ベトナムの人口は2020年までに1億人を超える可能性があると指摘されています。この予測を裏付けるデータが、統計総局から発表されました。
VIETJOから引用:
 統計総局人口労働統計部は2日、世界人口デー(7月11日)を迎えるにあたって記者会見を行い、ベトナムで第2の人口爆発が起こる恐れがあると明らかにした。

 前々から何度も触れてきていますが、ベトナムの現時点での総人口8,600万人のうち、7割以上がサイゴン陥落後の社会主義共和国時代になってから生まれています。そして、細かく見ると20歳以下(1990年以降生まれ)が全体の50%を占めるというデータもあります。
 ベトナム戦争末期の1974年には、民主共和国(北ベトナム)2,300万人、旧共和国(南ベトナム)が1,600万人の人口を抱えていました。そこから36年間で、実にサイゴン陥落時の南北合わせた総人口から2倍以上になった計算です。

 日本でも大東亜戦争後の団塊第一世代の時に、1,000万人以上が生まれています。その子供たちである団塊第二世代(1970年代前半)にも再び、1,000万人以上の新生児を記録しています。ということは、社会主義共和国発足直後のベビーブーム世代である若者が成長していく過程で、ベトナムは必然的に第2次ベビーブームを迎えなければいけなくなるという訳です。
 社会主義共和国初期(1980年代前半まで)に生まれた人たちは、既に30代。そして、1990年代前半までに生まれた世代も、10代後半になりました。2010年現在のベトナムの人口ピラミッドでは、この世代(10代)に2,000万人(全人口の約2割)が集中しており、これから妊娠・出産可能年齢になる10代前半だけでも1,000万人近くに達します。これは男女合わせてですので、女性だけで見ても500万人以上の「ママ予備軍」がいるという計算になります。

VIETJOから引用:
 出産可能年齢(14~49歳)の女性の数が急速に増加しているためで、該当する女性の人口は1989年には1,700万人だったが、1999年には 2,200万人、2009年には2,600万人にまで増加している。

 ここで、日本や韓国のように女性の晩婚化が進行している他の東アジアの国と、ベトナムとは訳が違うことに注目しなければなりません。ベトナムでも大学卒業者では晩婚化の傾向が徐々に出てきているという報告もありますが、大学まで行けるのはこども全体の1割に過ぎません。10代後半になると、多くの若者が社会に出ていき、女性であれば妊娠、出産の可能性が出てきます。
 特に少数民族では平均寿命がベトナム国民の大多数を占めるキン族よりも短く、そうなると妊娠・出産も必然的に早くなってきます。ベトナムの法定結婚年齢は男性20歳、女性18歳ですが、少数民族ではこれを下回る年齢でも容赦がありません。

VIETJOから引用:
 ベトナム社会科学研究所のチン・ホア・ビン博士によると、少数民族の平均寿命は約45歳と全国平均の73歳より大幅に短いという。

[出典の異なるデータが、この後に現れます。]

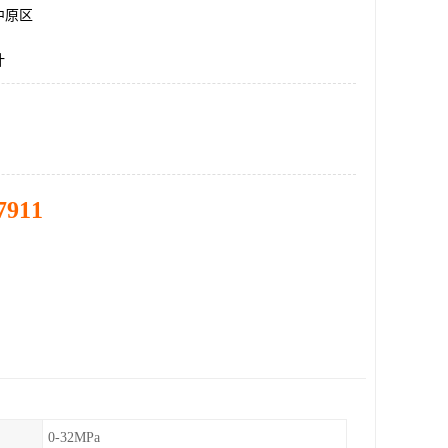
中原区
计
7911
0-32MPa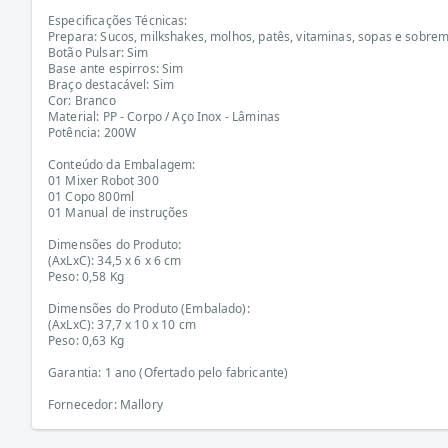
Especificações Técnicas:
Prepara: Sucos, milkshakes, molhos, patês, vitaminas, sopas e sobre
Botão Pulsar: Sim
Base ante espirros: Sim
Braço destacável: Sim
Cor: Branco
Material: PP - Corpo / Aço Inox - Lâminas
Potência: 200W
Conteúdo da Embalagem:
01 Mixer Robot 300
01 Copo 800ml
01 Manual de instruções
Dimensões do Produto:
(AxLxC): 34,5 x 6 x 6 cm
Peso: 0,58 Kg
Dimensões do Produto (Embalado):
(AxLxC): 37,7 x 10 x 10 cm
Peso: 0,63 Kg
Garantia: 1 ano (Ofertado pelo fabricante)
Fornecedor: Mallory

 実際に10代前半で妊娠・出産する女性も日本の比ではありません。このためにベトナム政府は、中国の1人っ子政策に倣って、1家庭の子供を2人までに制限する政策を採りました。ところが、以前にも触れたように少数民族の女性の場合は例外で何人でもリスクなく産めるのです。

VIETJOから引用:
5)夫婦のどちらかまたは両方が人口1万人未満の少数民族、または人口減少の危機に直面している少数民族に属している場合

 多数派のキン族であっても、コンドームなどの避妊具の普及が遅れていて、無避妊での性交渉に臨まなければならないことは多くあります。そのために重大な性病に感染してしまう女性もいます。

日本外務省のホームページから引用:
 ベトナムのHIV感染率は近年急速に増加しており、同国のHIV/AIDSの蔓延を防止し、抑制することは緊急の課題である。

 罰金や共産党員であれば党内処分などのリスクをおして、3人目の妊娠に踏み切ってしまったり、あるいは3人目のこどもを身ごもってしまった後に資金面の理由で妊娠中絶できないという事例もあります。

VIETJOから引用:
 グエン・タン・ズン首相はこのほど、ベトナム航空のファム・ゴック・ミン社長をけん責処分とする決定を行った。(中略)共産党政治局は党員に3人目の子どもを設けないよう規定しており、今回の処分はこの規定に基づいている。

 このままのペースで行けば、2013年にはベトナムの総人口は9,000万人を突破することになりそうです。